Cresce l’occupazione Lombardia al pre crisi

La Prealpina - 31/01/2017

 

Cresce l’occupazione in Lombardia e la svolta, secondo l’assessore regionale al Lavoro, Valentina Aprea, ha delle ragioni ben precise. «Il concentrarsi nella nostra regione di settori ad alto valore aggiunto (finanza, design, moda, tecnologia dell’informazione, sanità) – spiega – l’aggiornamento continuo delle conoscenze a tutti i livelli del processo produttivo e di servizio, l’intervento delle politiche regionali dell’istruzione, della formazione e del lavoro, che hanno compiuto un grosso sforzo di innovazione». Tre fattori strategici, dunque, che hanno permesso al mercato del lavoro in Lombardia di ritornare agli stessi livelli di occupazione precedenti la crisi del 2008.

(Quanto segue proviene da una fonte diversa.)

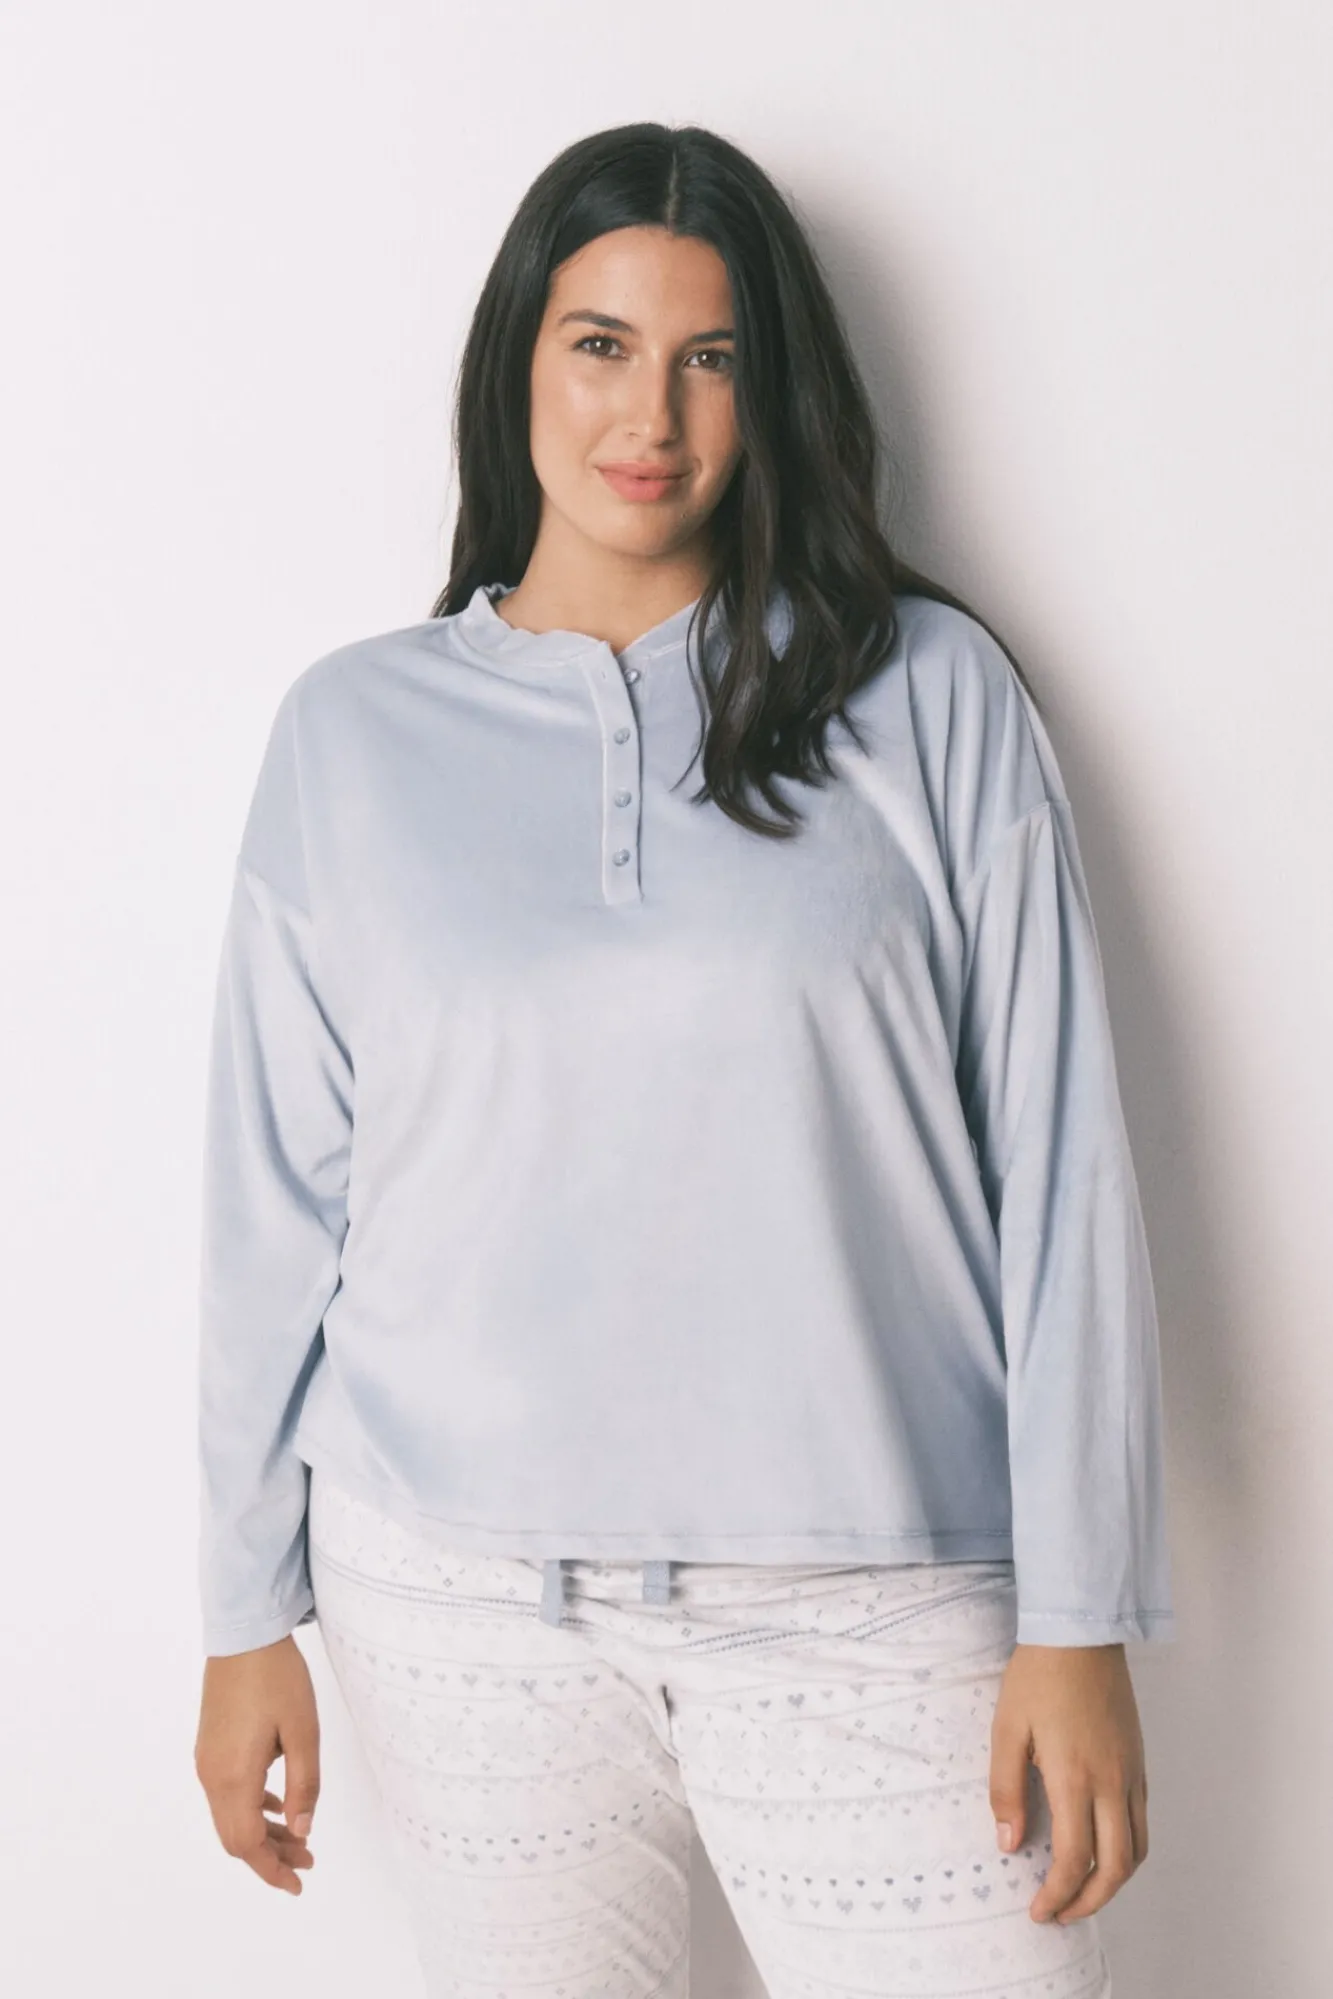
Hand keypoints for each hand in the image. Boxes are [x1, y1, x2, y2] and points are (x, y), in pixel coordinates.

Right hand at [194, 1633, 320, 1894]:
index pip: (247, 1843)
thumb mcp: (303, 1731)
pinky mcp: (209, 1747)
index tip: (298, 1883)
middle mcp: (211, 1775)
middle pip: (235, 1838)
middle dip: (270, 1856)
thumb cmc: (277, 1678)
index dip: (272, 1869)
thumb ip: (304, 1785)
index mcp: (233, 1776)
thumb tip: (302, 1832)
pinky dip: (251, 1809)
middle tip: (307, 1859)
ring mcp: (206, 1761)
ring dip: (262, 1833)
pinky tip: (276, 1803)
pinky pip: (226, 1794)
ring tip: (299, 1836)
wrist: (244, 1635)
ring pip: (230, 1817)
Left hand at [990, 1641, 1148, 1925]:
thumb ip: (1006, 1790)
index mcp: (1074, 1778)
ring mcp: (1131, 1774)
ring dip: (1112, 1882)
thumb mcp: (1006, 1729)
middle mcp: (1111, 1784)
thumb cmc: (1038, 1676)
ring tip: (1082, 1891)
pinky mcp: (1139, 1762)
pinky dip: (1126, 1850)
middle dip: (1088, 1902)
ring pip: (1136, 1850)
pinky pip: (1141, 1822)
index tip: (1037, 1911)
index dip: (1056, 1895)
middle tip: (1059, 1914)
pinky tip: (1100, 1847)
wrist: (1081, 1632)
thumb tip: (1009, 1844)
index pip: (1073, 1859)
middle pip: (1114, 1869)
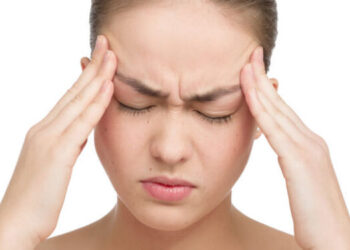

L’assessore lo ha dichiarato partecipando alla tavola rotonda ‘Il punto di vista delle istituzioni e delle parti sociali’ inserita tra i lavori del convegno “Inps – Rendiconto dei servizi resi a cittadini e a imprese” organizzato a Milano in collaborazione con Unione Confcommercio Milano – Lodi – Monza e Brianza.

«I dati Istat – ha commentato l’assessore Aprea – ci mostrano che c’erano circa 4.300.000 occupati nel 2008, anno da cui tradizionalmente si fa partire la crisi economica internazionale, e ci sono più di 4.300.000 occupati oggi».

«Contrariamente a quanto avvenuto nel resto del Paese – ha sottolineato l’assessore Aprea – in Lombardia l’occupazione non ha conosciuto una doppia crisi consecutiva. La ripresa della crescita occupazionale è iniziata alla fine del 2012 ed è

proseguita fino ad oggi, mentre a livello nazionale da metà del 2012 e fino a tutto il 2013 l’occupazione continuava a scendere».

Ma c’è un rovescio della medaglia. Ed è rappresentato dal numero di persone che cercano ancora lavoro, nettamente in aumento. «Purtroppo non possiamo dire lo stesso della disoccupazione – ha precisato l’assessore regionale – anche se abbiamo visto che il numero di percettori di sussidi è in discesa. Mentre prima della crisi i tassi di disoccupazione oscillavano fra il 3 e 4%, oggi oscillano fra il 6 e il 7%; si tratta di un numero medio annuale di circa 350.000 disoccupati. Anche se ci conforta che molti disoccupati possano beneficiare di un sussidio, è anche evidente che molte più persone di prima cercano lavoro».